(Assignment) Search through the entries for the word "CIRCLE" and copy every line that has it.

(Data section)
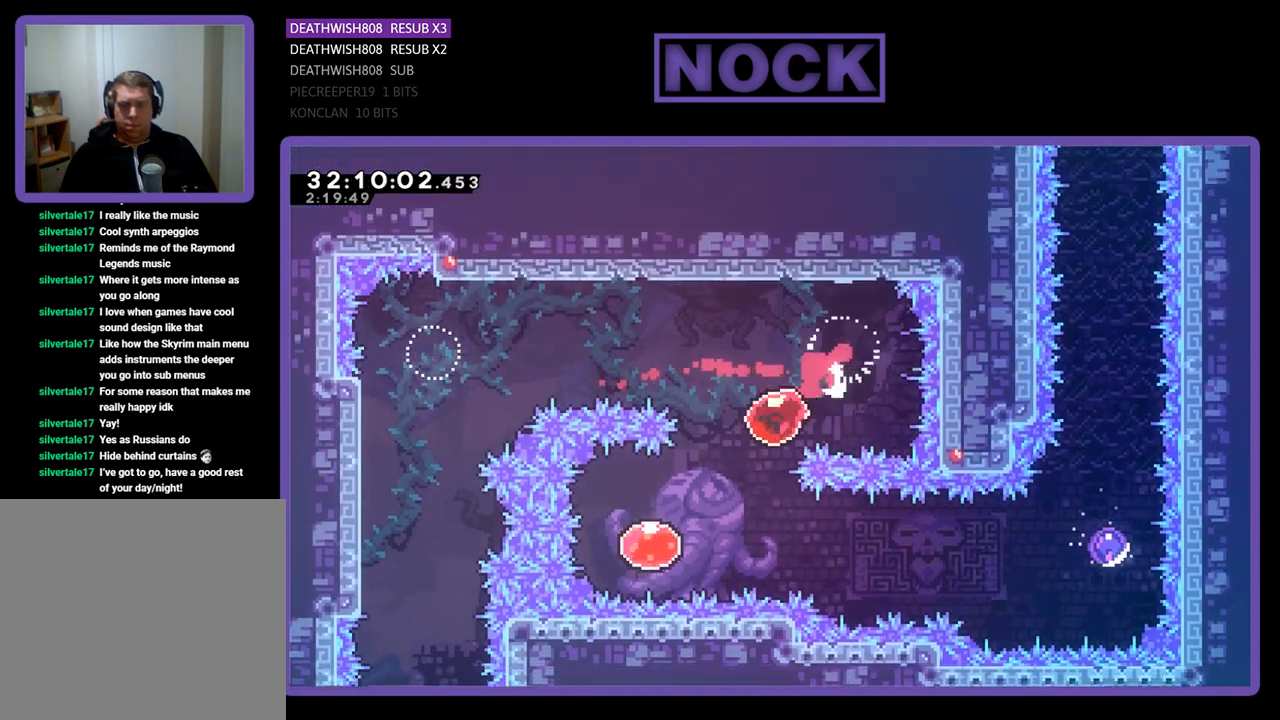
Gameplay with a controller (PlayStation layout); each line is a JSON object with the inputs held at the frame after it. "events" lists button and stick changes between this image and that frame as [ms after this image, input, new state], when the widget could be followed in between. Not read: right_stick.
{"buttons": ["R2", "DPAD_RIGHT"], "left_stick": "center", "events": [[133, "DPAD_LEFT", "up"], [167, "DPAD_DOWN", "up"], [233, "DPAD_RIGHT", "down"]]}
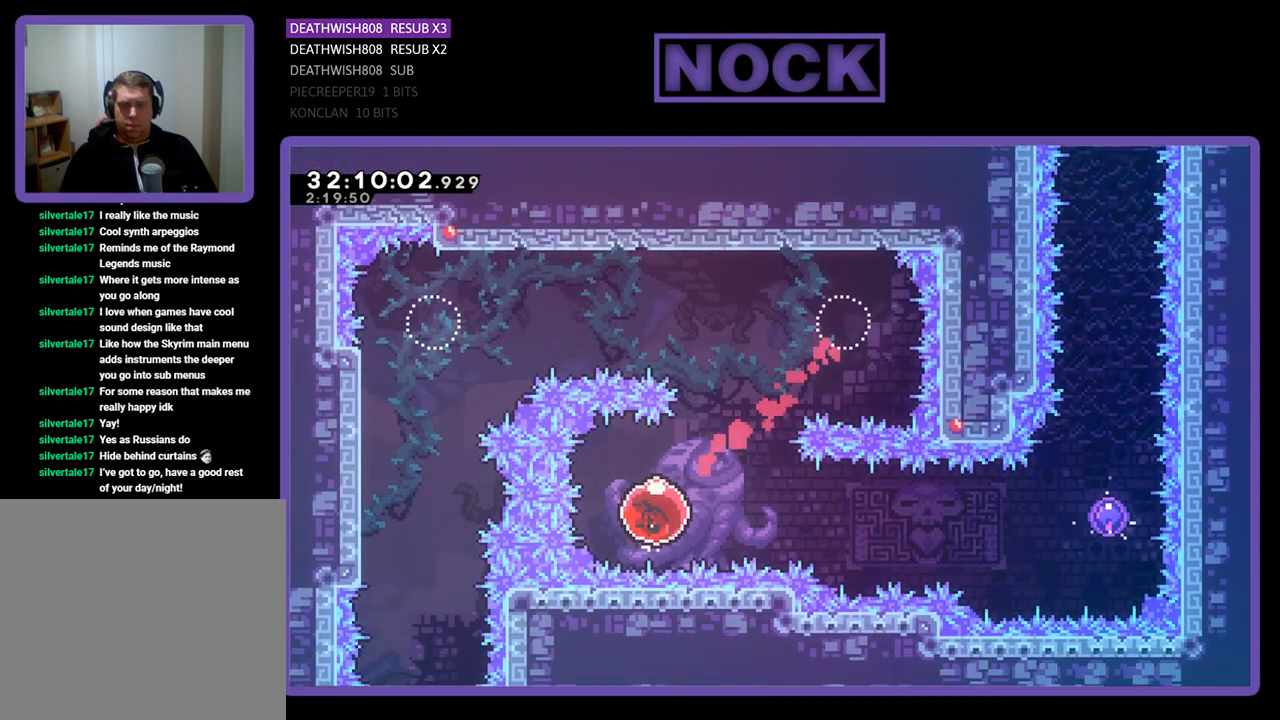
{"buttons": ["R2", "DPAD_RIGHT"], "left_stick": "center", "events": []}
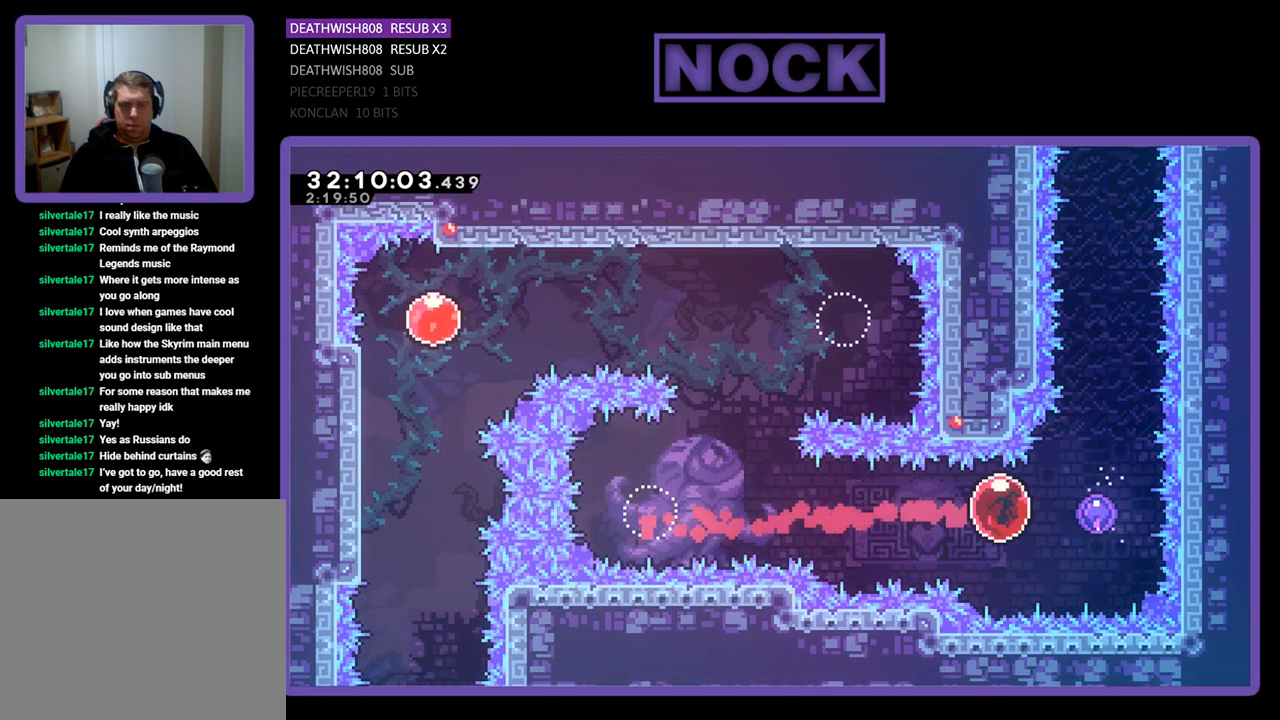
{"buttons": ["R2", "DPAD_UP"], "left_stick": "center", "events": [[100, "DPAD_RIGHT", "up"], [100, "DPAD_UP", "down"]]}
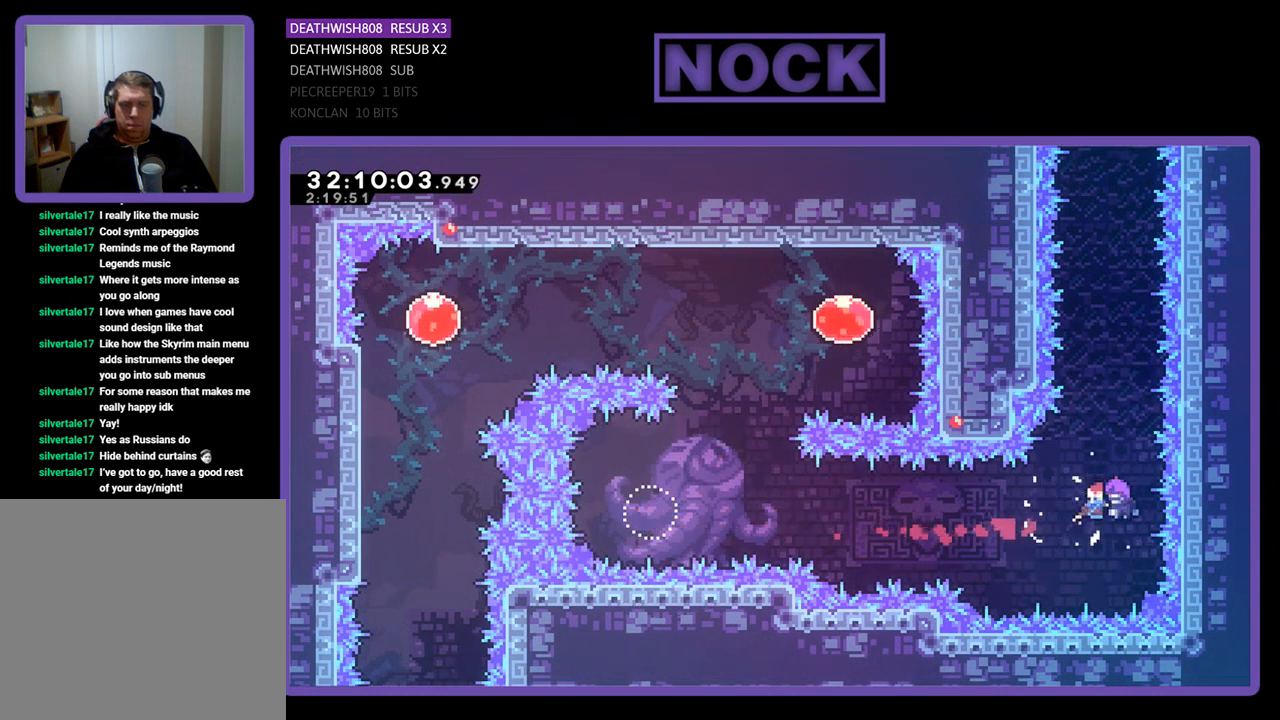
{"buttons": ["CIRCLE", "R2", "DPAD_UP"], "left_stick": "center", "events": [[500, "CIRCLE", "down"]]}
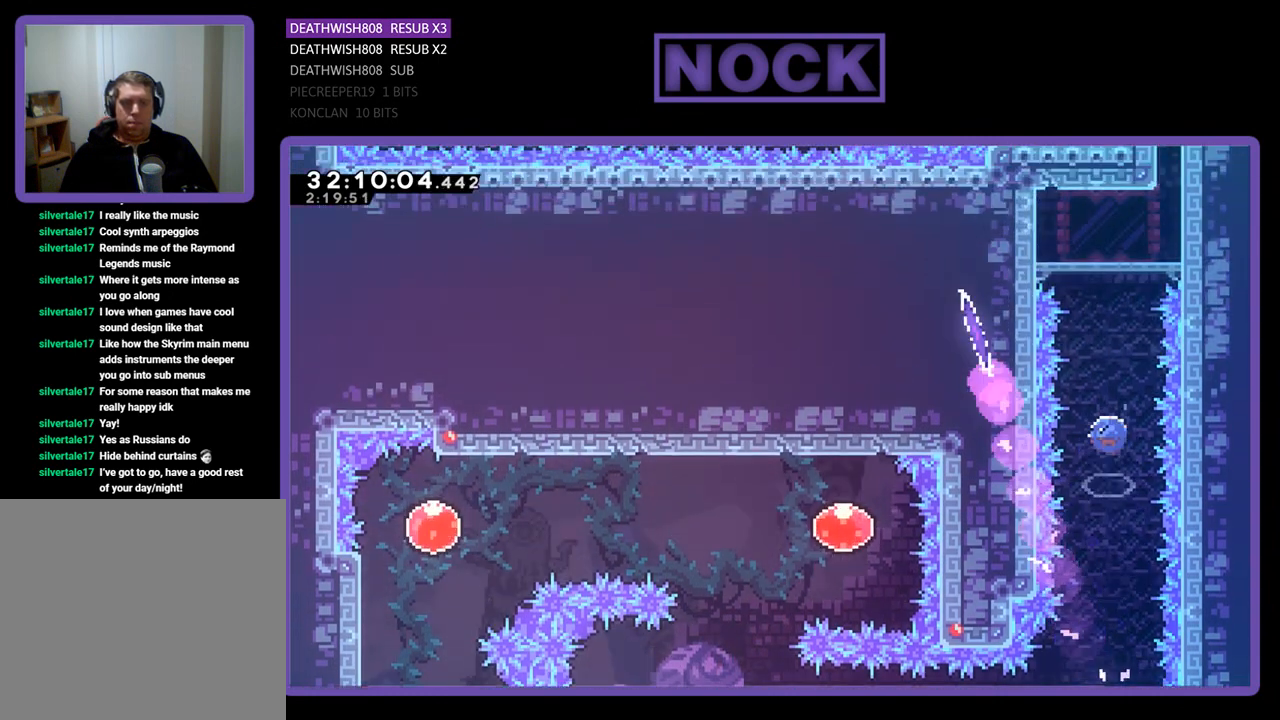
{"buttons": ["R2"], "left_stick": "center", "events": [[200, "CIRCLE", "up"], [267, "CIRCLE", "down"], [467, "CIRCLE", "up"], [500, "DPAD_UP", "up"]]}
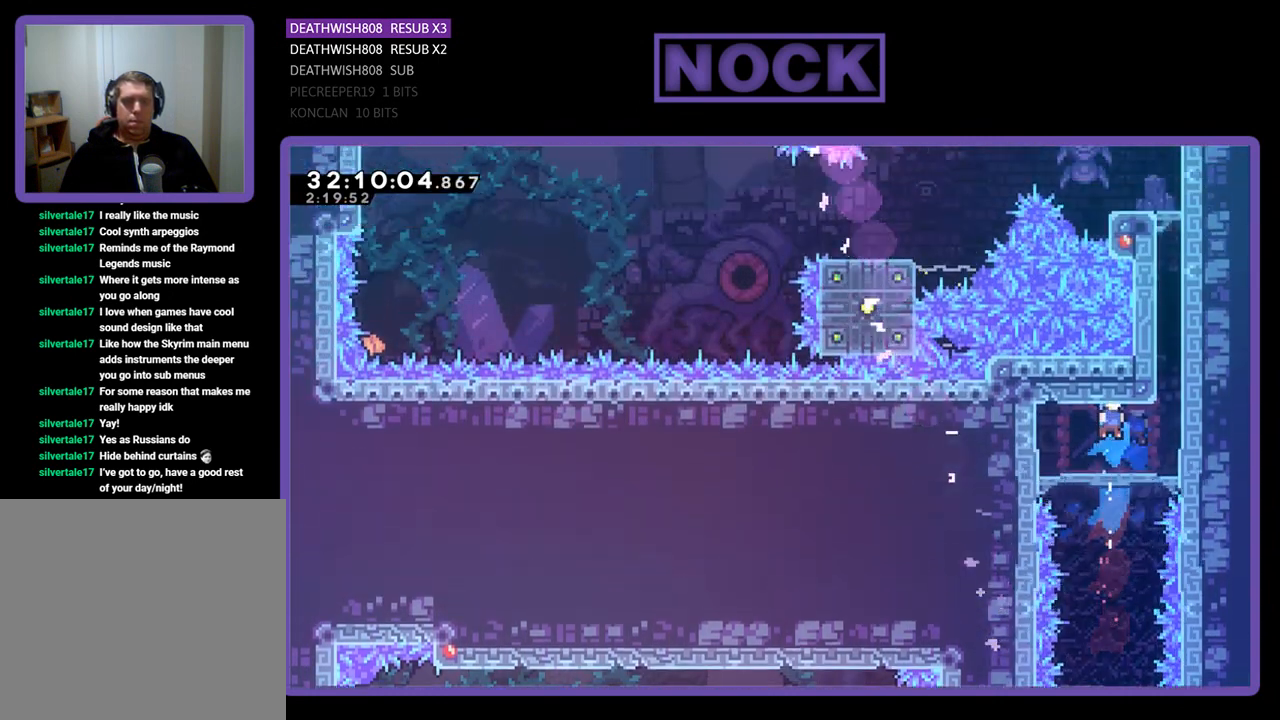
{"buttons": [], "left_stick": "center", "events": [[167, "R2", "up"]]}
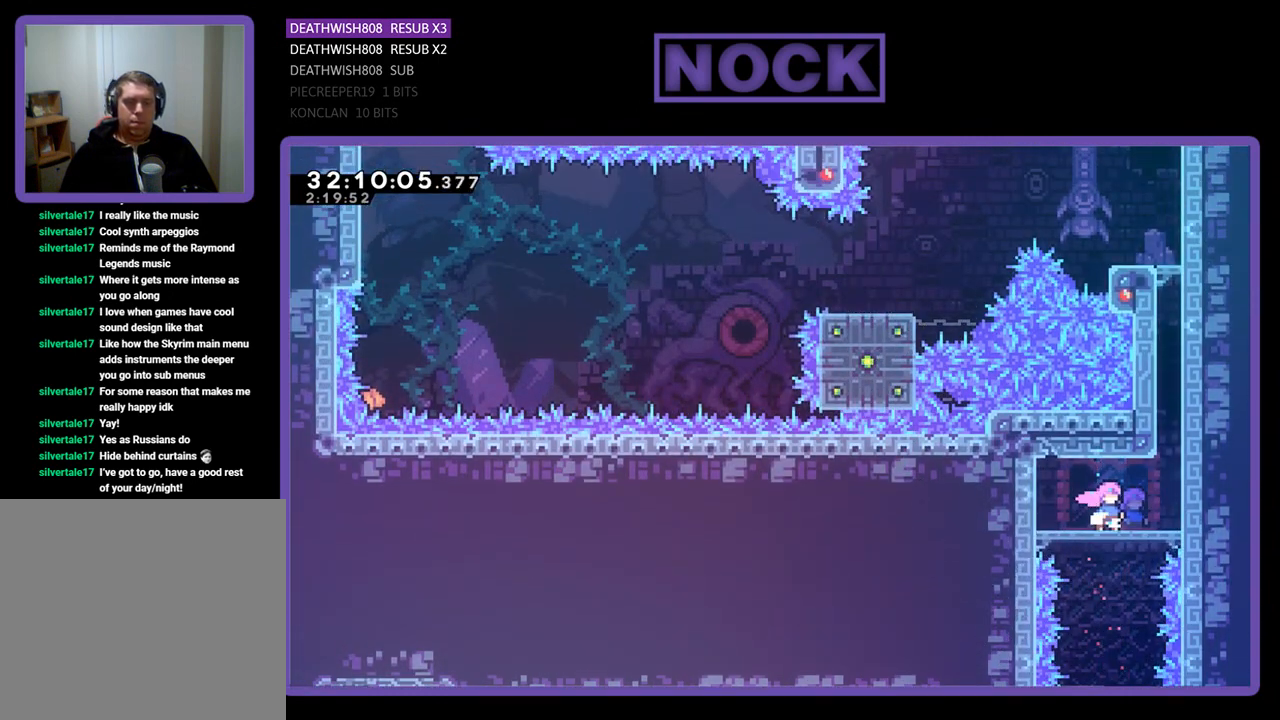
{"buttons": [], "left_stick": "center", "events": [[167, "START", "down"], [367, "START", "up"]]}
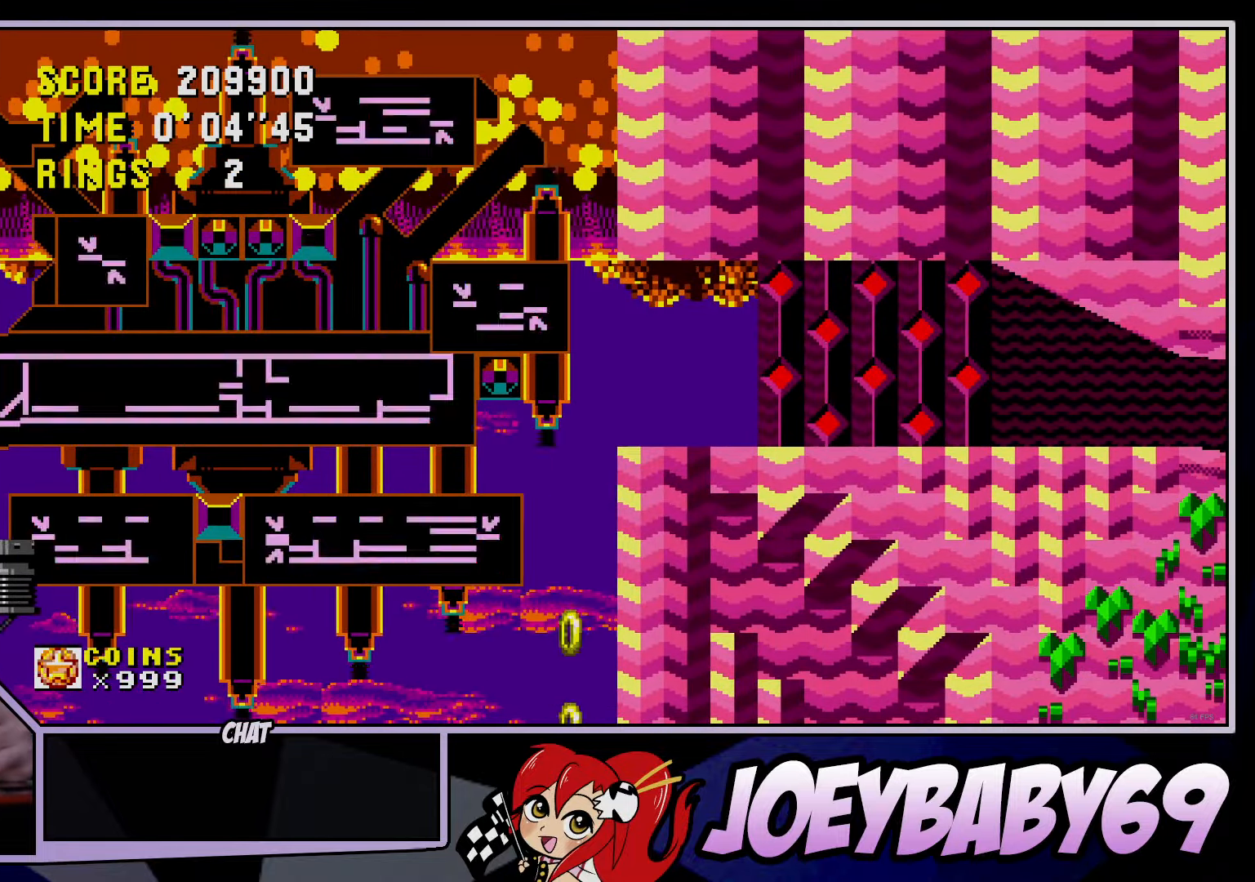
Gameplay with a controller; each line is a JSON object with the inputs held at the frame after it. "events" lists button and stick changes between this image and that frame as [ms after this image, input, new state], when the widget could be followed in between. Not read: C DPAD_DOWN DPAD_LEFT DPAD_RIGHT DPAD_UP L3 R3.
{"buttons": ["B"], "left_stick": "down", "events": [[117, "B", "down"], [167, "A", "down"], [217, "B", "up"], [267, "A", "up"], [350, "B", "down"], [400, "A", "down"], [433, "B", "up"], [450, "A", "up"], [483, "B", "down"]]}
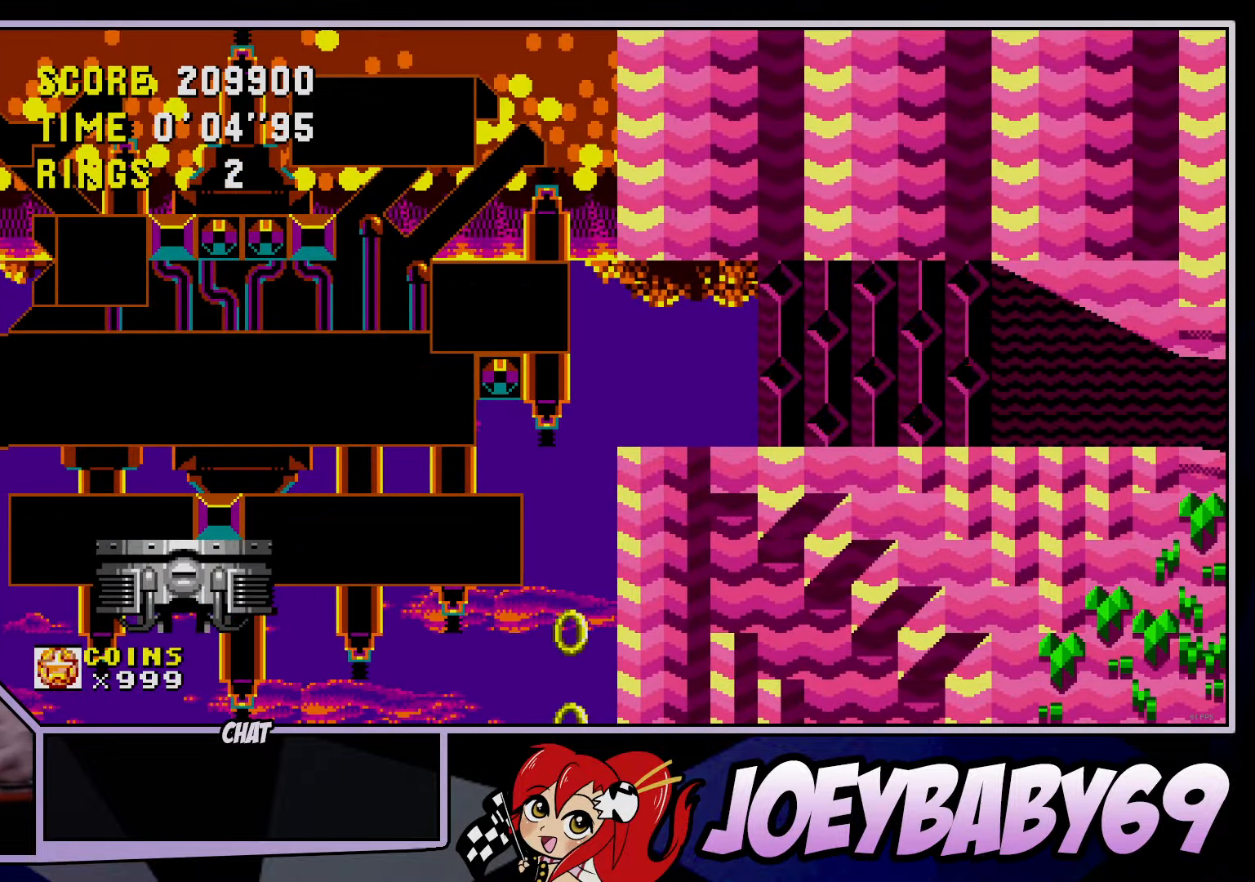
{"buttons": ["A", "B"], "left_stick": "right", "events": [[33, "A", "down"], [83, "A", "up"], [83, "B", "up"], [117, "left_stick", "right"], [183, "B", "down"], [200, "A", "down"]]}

(Exercise result)
{"buttons": ["CIRCLE", "R2", "DPAD_UP"], "left_stick": "center", "events": [[500, "CIRCLE", "down"]]}
{"buttons": ["R2"], "left_stick": "center", "events": [[200, "CIRCLE", "up"], [267, "CIRCLE", "down"], [467, "CIRCLE", "up"], [500, "DPAD_UP", "up"]]}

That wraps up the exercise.